For context and perspective, she wanted to find more moderate interpretations. Happy and relieved that she had not left it up to an unreliable and unrepresentative Google search, I gladly sent her a flurry of sources roundly discrediting that view and briefly explained some of the basic theological issues surrounding sound, contextual interpretation of religious sources and determining the validity of Hadith. I then included a non-exhaustive list of Islamic scholars, many of whom are American Muslim household names and who have been greatly influential in my thinking. I told her that looking at the views and work of these people could give her some insight into the way many Muslims, particularly in the United States, tend to think.

Then today, I read the news that in Da’esh’s most recent propaganda effort, it published a hit list containing the names of beloved Muslim scholars and leaders from the US, Canada, UK, and Australia. Among them were names I had mentioned to my friend just four days ago. It would have enraged me at any time, but the timing made it an especial stab in the gut.

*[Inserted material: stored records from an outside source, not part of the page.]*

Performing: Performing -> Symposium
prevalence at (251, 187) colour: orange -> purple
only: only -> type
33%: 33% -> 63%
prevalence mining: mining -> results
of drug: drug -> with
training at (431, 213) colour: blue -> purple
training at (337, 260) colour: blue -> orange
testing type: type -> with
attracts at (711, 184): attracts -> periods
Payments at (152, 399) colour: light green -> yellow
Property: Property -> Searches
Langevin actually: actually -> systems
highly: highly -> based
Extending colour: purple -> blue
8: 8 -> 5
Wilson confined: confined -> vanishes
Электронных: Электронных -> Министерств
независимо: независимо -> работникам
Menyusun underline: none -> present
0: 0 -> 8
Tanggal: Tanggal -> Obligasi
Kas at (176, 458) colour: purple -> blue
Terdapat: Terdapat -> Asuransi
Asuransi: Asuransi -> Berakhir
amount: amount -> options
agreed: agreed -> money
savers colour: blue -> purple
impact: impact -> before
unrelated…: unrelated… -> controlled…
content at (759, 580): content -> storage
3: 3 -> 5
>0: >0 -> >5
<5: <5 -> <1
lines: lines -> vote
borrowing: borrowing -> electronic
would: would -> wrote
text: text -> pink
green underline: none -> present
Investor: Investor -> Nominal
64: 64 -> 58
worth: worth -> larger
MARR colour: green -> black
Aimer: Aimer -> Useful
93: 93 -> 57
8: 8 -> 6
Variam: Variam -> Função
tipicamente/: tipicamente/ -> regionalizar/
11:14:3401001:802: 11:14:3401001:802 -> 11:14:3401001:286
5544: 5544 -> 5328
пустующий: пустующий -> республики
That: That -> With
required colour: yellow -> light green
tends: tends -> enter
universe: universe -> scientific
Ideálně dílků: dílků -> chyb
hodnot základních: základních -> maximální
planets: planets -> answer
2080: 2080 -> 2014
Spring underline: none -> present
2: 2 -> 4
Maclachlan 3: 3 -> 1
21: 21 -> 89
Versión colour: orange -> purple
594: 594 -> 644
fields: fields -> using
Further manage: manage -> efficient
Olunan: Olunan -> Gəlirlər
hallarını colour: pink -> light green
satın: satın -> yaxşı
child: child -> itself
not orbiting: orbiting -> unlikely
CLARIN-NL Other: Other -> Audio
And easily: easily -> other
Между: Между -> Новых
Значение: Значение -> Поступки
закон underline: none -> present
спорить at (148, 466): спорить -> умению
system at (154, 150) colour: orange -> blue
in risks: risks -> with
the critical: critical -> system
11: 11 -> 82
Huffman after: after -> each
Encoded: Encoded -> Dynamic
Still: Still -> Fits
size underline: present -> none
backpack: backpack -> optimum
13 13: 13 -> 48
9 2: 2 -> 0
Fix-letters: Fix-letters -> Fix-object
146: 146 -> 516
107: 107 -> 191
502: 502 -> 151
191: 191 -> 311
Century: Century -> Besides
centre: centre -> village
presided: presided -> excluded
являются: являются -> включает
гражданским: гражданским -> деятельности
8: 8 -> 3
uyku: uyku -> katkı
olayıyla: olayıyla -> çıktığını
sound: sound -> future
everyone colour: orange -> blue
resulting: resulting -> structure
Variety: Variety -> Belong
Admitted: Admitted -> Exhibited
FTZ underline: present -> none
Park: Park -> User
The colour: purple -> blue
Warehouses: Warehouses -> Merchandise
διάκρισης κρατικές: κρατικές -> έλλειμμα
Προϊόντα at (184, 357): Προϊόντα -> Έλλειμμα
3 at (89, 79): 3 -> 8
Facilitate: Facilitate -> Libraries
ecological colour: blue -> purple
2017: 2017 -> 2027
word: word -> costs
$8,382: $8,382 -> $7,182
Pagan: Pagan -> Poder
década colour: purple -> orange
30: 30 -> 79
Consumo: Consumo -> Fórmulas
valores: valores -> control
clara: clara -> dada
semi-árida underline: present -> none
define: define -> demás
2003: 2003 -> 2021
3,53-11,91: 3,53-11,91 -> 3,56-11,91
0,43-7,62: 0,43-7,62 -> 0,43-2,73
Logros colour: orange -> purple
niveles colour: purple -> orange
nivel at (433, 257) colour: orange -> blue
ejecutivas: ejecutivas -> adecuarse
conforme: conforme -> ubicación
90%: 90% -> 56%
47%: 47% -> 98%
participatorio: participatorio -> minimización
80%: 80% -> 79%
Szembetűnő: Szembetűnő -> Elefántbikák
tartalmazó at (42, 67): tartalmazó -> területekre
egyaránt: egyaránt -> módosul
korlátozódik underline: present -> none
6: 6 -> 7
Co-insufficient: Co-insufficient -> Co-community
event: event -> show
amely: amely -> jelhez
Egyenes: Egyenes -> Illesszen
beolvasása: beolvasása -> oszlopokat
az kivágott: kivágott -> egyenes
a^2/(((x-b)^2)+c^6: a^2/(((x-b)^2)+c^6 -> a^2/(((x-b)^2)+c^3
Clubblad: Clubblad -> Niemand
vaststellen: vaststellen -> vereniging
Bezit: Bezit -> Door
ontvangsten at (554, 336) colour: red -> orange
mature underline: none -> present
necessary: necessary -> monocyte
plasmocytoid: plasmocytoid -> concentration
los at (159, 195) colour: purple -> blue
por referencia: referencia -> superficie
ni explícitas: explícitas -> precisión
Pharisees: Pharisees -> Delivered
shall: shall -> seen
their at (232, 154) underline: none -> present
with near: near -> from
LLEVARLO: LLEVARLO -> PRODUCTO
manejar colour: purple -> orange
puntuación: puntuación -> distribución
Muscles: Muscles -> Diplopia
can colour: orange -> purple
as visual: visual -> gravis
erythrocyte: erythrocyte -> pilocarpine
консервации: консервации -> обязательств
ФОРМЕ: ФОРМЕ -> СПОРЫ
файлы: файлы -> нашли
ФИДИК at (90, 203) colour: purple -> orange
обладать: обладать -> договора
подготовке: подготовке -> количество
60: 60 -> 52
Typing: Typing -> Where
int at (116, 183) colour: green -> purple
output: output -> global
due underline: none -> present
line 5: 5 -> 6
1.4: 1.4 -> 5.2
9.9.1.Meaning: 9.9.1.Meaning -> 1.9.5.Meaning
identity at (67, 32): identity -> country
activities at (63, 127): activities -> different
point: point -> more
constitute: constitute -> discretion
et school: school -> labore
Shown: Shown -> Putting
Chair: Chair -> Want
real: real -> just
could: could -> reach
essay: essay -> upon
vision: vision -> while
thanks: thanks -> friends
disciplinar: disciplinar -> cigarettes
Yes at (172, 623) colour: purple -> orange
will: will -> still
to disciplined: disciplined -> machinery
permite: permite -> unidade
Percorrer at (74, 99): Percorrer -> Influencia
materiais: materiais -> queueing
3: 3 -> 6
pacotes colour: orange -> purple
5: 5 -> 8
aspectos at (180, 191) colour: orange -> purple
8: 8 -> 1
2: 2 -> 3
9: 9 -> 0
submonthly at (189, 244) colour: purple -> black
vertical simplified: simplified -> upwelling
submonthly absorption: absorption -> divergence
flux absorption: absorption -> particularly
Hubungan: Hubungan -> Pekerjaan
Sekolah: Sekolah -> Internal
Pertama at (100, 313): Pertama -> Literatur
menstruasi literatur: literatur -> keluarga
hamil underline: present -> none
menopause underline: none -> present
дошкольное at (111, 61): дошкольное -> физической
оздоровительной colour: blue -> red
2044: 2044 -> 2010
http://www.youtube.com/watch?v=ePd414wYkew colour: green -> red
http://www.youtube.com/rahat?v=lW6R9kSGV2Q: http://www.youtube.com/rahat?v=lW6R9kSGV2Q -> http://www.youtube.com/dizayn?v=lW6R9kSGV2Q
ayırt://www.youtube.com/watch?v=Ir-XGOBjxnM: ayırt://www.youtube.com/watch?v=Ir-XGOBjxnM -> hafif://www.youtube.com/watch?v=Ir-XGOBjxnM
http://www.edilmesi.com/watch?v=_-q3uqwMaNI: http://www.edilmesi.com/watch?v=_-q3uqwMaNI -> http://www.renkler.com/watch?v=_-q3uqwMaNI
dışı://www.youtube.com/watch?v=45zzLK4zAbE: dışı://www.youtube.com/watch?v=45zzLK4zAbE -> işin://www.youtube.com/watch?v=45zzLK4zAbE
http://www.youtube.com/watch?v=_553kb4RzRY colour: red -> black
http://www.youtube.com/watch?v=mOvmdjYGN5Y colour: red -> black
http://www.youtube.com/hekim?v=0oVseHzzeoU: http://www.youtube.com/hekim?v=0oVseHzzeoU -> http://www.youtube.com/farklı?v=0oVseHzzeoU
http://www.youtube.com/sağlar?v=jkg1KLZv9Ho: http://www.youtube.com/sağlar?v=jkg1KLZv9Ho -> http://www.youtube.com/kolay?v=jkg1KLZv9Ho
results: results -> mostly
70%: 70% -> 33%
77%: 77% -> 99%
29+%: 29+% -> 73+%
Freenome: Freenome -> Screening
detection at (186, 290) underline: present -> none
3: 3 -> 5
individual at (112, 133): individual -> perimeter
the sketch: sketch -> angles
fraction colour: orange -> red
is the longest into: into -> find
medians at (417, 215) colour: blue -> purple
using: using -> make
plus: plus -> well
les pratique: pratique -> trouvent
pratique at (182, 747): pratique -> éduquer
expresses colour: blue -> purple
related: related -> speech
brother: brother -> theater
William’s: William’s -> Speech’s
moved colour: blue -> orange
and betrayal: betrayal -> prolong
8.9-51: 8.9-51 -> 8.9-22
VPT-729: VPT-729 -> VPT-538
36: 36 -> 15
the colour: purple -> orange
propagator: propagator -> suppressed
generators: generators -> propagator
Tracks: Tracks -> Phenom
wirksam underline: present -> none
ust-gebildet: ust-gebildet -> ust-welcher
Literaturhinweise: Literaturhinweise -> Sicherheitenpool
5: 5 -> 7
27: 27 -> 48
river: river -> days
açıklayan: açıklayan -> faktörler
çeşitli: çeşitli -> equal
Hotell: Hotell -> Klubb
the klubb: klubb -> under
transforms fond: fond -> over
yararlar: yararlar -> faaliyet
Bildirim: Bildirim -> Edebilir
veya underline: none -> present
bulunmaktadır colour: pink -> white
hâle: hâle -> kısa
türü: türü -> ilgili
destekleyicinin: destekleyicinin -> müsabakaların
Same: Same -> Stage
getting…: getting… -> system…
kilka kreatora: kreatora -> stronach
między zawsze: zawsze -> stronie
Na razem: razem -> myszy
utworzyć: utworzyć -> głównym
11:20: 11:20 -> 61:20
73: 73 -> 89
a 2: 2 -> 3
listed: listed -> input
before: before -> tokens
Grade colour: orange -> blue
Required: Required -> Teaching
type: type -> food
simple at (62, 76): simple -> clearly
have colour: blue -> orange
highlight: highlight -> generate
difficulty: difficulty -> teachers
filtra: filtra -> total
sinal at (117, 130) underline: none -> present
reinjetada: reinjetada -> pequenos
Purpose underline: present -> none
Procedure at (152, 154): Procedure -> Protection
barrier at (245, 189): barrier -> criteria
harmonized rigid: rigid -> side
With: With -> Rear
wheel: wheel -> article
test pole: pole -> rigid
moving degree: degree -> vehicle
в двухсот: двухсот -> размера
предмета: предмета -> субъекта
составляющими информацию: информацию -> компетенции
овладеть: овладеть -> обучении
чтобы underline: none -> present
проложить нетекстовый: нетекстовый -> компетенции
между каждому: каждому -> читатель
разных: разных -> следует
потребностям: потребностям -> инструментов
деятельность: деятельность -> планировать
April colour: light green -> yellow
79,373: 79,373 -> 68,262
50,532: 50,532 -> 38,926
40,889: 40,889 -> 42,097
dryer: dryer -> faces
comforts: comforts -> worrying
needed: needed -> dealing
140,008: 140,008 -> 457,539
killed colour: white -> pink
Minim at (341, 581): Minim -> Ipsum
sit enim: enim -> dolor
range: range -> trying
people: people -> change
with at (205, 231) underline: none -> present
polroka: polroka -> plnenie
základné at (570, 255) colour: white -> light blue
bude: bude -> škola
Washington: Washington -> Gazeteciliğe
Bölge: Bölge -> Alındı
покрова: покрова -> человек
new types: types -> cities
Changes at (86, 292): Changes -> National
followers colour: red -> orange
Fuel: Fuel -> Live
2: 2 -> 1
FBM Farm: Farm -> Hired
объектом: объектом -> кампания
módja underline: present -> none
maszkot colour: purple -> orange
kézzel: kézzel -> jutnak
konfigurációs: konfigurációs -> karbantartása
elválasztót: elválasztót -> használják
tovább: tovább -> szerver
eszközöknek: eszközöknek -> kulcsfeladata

I think back to the conversation with my friend from few days ago. From Egypt, our conversation had turned to Da’esh and its propaganda machine, which includes the publication of pseudo-theological treatises to attempt to justify their heinous and criminal actions. She lamented how organized Da’esh seems to be in comparison to many religious scholars who are not on the same level of research. I immediately sent her another flurry of links to statements and treatises by prominent Muslims scholars around the world not only denouncing Da’esh, but actually conducting legal analysis discrediting its view as a matter of Islamic Law. Then it was my turn to lament how it seems that no matter how much we condemn, denounce, discredit, and repudiate, we always seem to be coming up short—not just among bigots who would turn a deaf ear to our cries, but even among those like my friend who are actively seeking answers.

I know that I don’t owe the world an explanation or an apology. I don’t owe anyone my condemning, denouncing, discrediting, and repudiating. We spend a lot of time talking about this: about how calling upon Muslims to condemn extremism unfairly puts our loyalty and citizenship on trial. More insidious is the danger of pandering and falling into the trap of becoming the exceptional “moderate,” well-behaved Muslims—as though to suggest that Islam itself must be apologized for; as though the false, shallow rhetoric of these self-interested criminals somehow has equal claim to the Way.[1] But I want to scream. My heart is broken that the beautiful teachings of my beloved Prophet have been contorted, disfigured, to fit some horrific agenda. Moreover, people are actually buying it—from the actual Da’esh recruits to The Atlantic Monthly.

And so, it is with a heavy heart that I continue to condemn. Not out of a sense of obligation or American jingoism, but out of a deep love of my Prophet and the Way that he showed me. A way of peace and mercy. A way that has changed my life. His legacy doesn’t need saving. But like the Prophet’s own companions, who could not bear to remain silent in the face of criticism and defamation against him, how can I? I condemn, I condemn, I condemn.

[1] Sharia literally means the way, or more specifically, the way or the path to water [water being the source of life]. We believe that Sharia is divinely-revealed guidance for individuals, families, and societies to achieve harmony and spiritual excellence in this life and salvation in the next. This is distinct from fiqh, which is jurisprudence—legal opinions and interpretations that may change depending on place and evolve over time—a mortal pursuit.